(THE TASK): Transcribe each record below character for character.

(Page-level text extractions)
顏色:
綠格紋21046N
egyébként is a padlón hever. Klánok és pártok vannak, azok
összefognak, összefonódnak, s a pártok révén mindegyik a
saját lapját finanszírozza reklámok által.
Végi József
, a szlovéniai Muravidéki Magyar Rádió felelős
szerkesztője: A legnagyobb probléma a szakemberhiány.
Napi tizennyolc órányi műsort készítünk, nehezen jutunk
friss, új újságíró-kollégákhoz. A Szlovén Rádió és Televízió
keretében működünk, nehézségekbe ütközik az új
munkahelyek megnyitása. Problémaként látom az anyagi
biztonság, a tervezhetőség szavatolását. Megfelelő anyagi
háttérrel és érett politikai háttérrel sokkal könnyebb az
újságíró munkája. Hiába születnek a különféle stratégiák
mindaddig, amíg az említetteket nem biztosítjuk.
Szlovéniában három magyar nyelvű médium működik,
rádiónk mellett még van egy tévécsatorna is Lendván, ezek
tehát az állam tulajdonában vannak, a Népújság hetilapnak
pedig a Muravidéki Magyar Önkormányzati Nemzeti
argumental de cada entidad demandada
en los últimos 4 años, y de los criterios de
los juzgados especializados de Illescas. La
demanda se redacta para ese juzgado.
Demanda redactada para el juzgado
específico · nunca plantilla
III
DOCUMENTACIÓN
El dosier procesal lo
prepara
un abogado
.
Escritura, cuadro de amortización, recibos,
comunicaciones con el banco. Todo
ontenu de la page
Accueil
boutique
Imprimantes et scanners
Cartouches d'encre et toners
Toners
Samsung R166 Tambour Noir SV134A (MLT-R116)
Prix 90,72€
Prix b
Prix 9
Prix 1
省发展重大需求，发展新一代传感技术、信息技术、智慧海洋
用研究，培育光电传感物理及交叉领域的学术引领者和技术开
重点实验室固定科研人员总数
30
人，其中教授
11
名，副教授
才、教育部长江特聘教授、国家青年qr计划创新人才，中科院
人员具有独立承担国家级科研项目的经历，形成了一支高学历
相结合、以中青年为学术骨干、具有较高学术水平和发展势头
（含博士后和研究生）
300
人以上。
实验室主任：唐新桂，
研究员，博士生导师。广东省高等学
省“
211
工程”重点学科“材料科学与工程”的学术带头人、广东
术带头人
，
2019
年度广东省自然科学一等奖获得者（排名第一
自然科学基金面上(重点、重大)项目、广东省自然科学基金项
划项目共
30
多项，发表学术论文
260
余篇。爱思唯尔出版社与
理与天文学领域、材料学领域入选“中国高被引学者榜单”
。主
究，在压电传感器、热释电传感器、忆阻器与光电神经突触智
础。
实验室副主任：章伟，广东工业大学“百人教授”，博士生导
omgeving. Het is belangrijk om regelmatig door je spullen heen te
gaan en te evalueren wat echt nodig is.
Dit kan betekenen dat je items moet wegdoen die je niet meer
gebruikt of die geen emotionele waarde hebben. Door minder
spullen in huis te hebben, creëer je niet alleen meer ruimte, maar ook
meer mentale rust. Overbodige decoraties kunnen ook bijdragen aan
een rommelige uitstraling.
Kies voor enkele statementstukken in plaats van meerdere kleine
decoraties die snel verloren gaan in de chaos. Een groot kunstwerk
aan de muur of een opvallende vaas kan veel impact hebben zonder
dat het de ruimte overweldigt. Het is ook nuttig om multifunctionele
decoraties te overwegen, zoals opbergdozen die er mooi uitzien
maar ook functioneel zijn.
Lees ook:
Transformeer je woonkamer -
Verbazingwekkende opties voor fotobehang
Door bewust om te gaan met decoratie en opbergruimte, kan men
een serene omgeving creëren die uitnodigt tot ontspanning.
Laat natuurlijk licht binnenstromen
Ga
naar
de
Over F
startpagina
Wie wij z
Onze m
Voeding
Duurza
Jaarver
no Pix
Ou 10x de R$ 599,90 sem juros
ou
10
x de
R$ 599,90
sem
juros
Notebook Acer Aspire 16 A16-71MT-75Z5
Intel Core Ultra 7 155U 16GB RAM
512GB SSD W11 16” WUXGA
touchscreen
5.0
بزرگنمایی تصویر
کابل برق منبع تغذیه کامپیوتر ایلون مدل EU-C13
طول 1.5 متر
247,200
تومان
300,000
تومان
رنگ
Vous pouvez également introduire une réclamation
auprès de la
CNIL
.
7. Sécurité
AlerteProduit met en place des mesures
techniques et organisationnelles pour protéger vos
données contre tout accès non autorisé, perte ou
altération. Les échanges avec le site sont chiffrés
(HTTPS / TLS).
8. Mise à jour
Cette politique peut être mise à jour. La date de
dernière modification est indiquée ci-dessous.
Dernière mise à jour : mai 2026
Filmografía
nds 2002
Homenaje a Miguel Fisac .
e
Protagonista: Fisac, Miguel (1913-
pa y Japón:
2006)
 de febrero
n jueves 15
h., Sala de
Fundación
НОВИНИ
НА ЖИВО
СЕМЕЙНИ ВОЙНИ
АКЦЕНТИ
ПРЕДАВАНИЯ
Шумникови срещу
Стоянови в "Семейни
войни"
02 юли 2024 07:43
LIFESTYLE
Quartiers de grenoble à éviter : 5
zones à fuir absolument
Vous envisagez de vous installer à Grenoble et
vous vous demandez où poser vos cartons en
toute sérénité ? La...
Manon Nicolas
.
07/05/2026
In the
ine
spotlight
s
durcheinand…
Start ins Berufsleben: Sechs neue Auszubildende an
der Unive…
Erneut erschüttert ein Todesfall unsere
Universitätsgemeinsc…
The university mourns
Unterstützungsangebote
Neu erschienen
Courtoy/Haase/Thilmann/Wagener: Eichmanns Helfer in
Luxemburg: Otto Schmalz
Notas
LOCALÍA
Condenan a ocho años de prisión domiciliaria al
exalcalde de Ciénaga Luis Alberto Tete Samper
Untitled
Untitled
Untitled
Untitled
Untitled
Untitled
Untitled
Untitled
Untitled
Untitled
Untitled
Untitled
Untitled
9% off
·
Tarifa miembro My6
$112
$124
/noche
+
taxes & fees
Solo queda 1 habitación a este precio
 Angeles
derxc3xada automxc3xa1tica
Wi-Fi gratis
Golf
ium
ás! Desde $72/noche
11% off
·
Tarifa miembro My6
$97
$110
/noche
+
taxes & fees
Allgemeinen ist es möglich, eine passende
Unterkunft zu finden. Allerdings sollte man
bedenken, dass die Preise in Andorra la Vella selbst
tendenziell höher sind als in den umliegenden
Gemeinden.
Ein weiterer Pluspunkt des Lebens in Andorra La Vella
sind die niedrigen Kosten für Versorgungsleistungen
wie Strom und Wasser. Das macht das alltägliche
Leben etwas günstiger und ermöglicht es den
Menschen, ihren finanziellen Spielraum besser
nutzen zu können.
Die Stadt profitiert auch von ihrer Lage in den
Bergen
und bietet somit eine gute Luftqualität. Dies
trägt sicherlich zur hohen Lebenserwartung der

(RESULT OF THIS TASK):
顏色:
綠格紋21046N
egyébként is a padlón hever. Klánok és pártok vannak, azok
összefognak, összefonódnak, s a pártok révén mindegyik a
saját lapját finanszírozza reklámok által.
Végi József
, a szlovéniai Muravidéki Magyar Rádió felelős
szerkesztője: A legnagyobb probléma a szakemberhiány.
Napi tizennyolc órányi műsort készítünk, nehezen jutunk
friss, új újságíró-kollégákhoz. A Szlovén Rádió és Televízió
keretében működünk, nehézségekbe ütközik az új
munkahelyek megnyitása. Problémaként látom az anyagi
biztonság, a tervezhetőség szavatolását. Megfelelő anyagi
háttérrel és érett politikai háttérrel sokkal könnyebb az
újságíró munkája. Hiába születnek a különféle stratégiák
mindaddig, amíg az említetteket nem biztosítjuk.
Szlovéniában három magyar nyelvű médium működik,
rádiónk mellett még van egy tévécsatorna is Lendván, ezek
tehát az állam tulajdonában vannak, a Népújság hetilapnak
pedig a Muravidéki Magyar Önkormányzati Nemzeti
argumental de cada entidad demandada
en los últimos 4 años, y de los criterios de
los juzgados especializados de Illescas. La
demanda se redacta para ese juzgado.
Demanda redactada para el juzgado
específico · nunca plantilla
III
DOCUMENTACIÓN
El dosier procesal lo
prepara
un abogado
.
Escritura, cuadro de amortización, recibos,
comunicaciones con el banco. Todo
ontenu de la page
Accueil
boutique
Imprimantes et scanners
Cartouches d'encre et toners
Toners
Samsung R166 Tambour Noir SV134A (MLT-R116)
Prix 90,72€
Prix b
Prix 9
Prix 1
省发展重大需求，发展新一代传感技术、信息技术、智慧海洋
用研究，培育光电传感物理及交叉领域的学术引领者和技术开
重点实验室固定科研人员总数
30
人，其中教授
11
名，副教授
才、教育部长江特聘教授、国家青年qr计划创新人才，中科院
人员具有独立承担国家级科研项目的经历，形成了一支高学历
相结合、以中青年为学术骨干、具有较高学术水平和发展势头
（含博士后和研究生）
300
人以上。
实验室主任：唐新桂，
研究员，博士生导师。广东省高等学
省“
211
工程”重点学科“材料科学与工程”的学术带头人、广东
术带头人
，
2019
年度广东省自然科学一等奖获得者（排名第一
自然科学基金面上(重点、重大)项目、广东省自然科学基金项
划项目共
30
多项，发表学术论文
260
余篇。爱思唯尔出版社与
理与天文学领域、材料学领域入选“中国高被引学者榜单”
。主
究，在压电传感器、热释电传感器、忆阻器与光电神经突触智
础。
实验室副主任：章伟，广东工业大学“百人教授”，博士生导
omgeving. Het is belangrijk om regelmatig door je spullen heen te
gaan en te evalueren wat echt nodig is.
Dit kan betekenen dat je items moet wegdoen die je niet meer
gebruikt of die geen emotionele waarde hebben. Door minder
spullen in huis te hebben, creëer je niet alleen meer ruimte, maar ook
meer mentale rust. Overbodige decoraties kunnen ook bijdragen aan
een rommelige uitstraling.
Kies voor enkele statementstukken in plaats van meerdere kleine
decoraties die snel verloren gaan in de chaos. Een groot kunstwerk
aan de muur of een opvallende vaas kan veel impact hebben zonder
dat het de ruimte overweldigt. Het is ook nuttig om multifunctionele
decoraties te overwegen, zoals opbergdozen die er mooi uitzien
maar ook functioneel zijn.
Lees ook:
Transformeer je woonkamer -
Verbazingwekkende opties voor fotobehang
Door bewust om te gaan met decoratie en opbergruimte, kan men
een serene omgeving creëren die uitnodigt tot ontspanning.
Laat natuurlijk licht binnenstromen
Ga
naar
de
Over F
startpagina
Wie wij z
Onze m
Voeding
Duurza
Jaarver
no Pix
Ou 10x de R$ 599,90 sem juros
ou
10
x de
R$ 599,90
sem
juros
Notebook Acer Aspire 16 A16-71MT-75Z5
Intel Core Ultra 7 155U 16GB RAM
512GB SSD W11 16” WUXGA
touchscreen
5.0
بزرگنمایی تصویر
کابل برق منبع تغذیه کامپیوتر ایلون مدل EU-C13
طول 1.5 متر
247,200
تومان
300,000
تومان
رنگ
Vous pouvez également introduire une réclamation
auprès de la
CNIL
.
7. Sécurité
AlerteProduit met en place des mesures
techniques et organisationnelles pour protéger vos
données contre tout accès non autorisé, perte ou
altération. Les échanges avec le site sont chiffrés
(HTTPS / TLS).
8. Mise à jour
Cette politique peut être mise à jour. La date de
dernière modification est indiquée ci-dessous.
Dernière mise à jour : mai 2026
Filmografía
nds 2002
Homenaje a Miguel Fisac .
e
Protagonista: Fisac, Miguel (1913-
pa y Japón:
2006)
 de febrero
n jueves 15
h., Sala de
Fundación
НОВИНИ
НА ЖИВО
СЕМЕЙНИ ВОЙНИ
АКЦЕНТИ
ПРЕДАВАНИЯ
Шумникови срещу
Стоянови в "Семейни
войни"
02 юли 2024 07:43
LIFESTYLE
Quartiers de grenoble à éviter : 5
zones à fuir absolument
Vous envisagez de vous installer à Grenoble et
vous vous demandez où poser vos cartons en
toute sérénité ? La...
Manon Nicolas
.
07/05/2026
In the
ine
spotlight
s
durcheinand…
Start ins Berufsleben: Sechs neue Auszubildende an
der Unive…
Erneut erschüttert ein Todesfall unsere
Universitätsgemeinsc…
The university mourns
Unterstützungsangebote
Neu erschienen
Courtoy/Haase/Thilmann/Wagener: Eichmanns Helfer in
Luxemburg: Otto Schmalz
Notas
LOCALÍA
Condenan a ocho años de prisión domiciliaria al
exalcalde de Ciénaga Luis Alberto Tete Samper
Untitled
Untitled
Untitled
Untitled
Untitled
Untitled
Untitled
Untitled
Untitled
Untitled
Untitled
Untitled
Untitled
9% off
·
Tarifa miembro My6
$112
$124
/noche
+
taxes & fees
Solo queda 1 habitación a este precio
 Angeles
derxc3xada automxc3xa1tica
Wi-Fi gratis
Golf
ium
ás! Desde $72/noche
11% off
·
Tarifa miembro My6
$97
$110
/noche
+
taxes & fees
Allgemeinen ist es möglich, eine passende
Unterkunft zu finden. Allerdings sollte man
bedenken, dass die Preise in Andorra la Vella selbst
tendenziell höher sind als in den umliegenden
Gemeinden.
Ein weiterer Pluspunkt des Lebens in Andorra La Vella
sind die niedrigen Kosten für Versorgungsleistungen
wie Strom und Wasser. Das macht das alltägliche
Leben etwas günstiger und ermöglicht es den
Menschen, ihren finanziellen Spielraum besser
nutzen zu können.
Die Stadt profitiert auch von ihrer Lage in den
Bergen
und bietet somit eine gute Luftqualität. Dies
trägt sicherlich zur hohen Lebenserwartung der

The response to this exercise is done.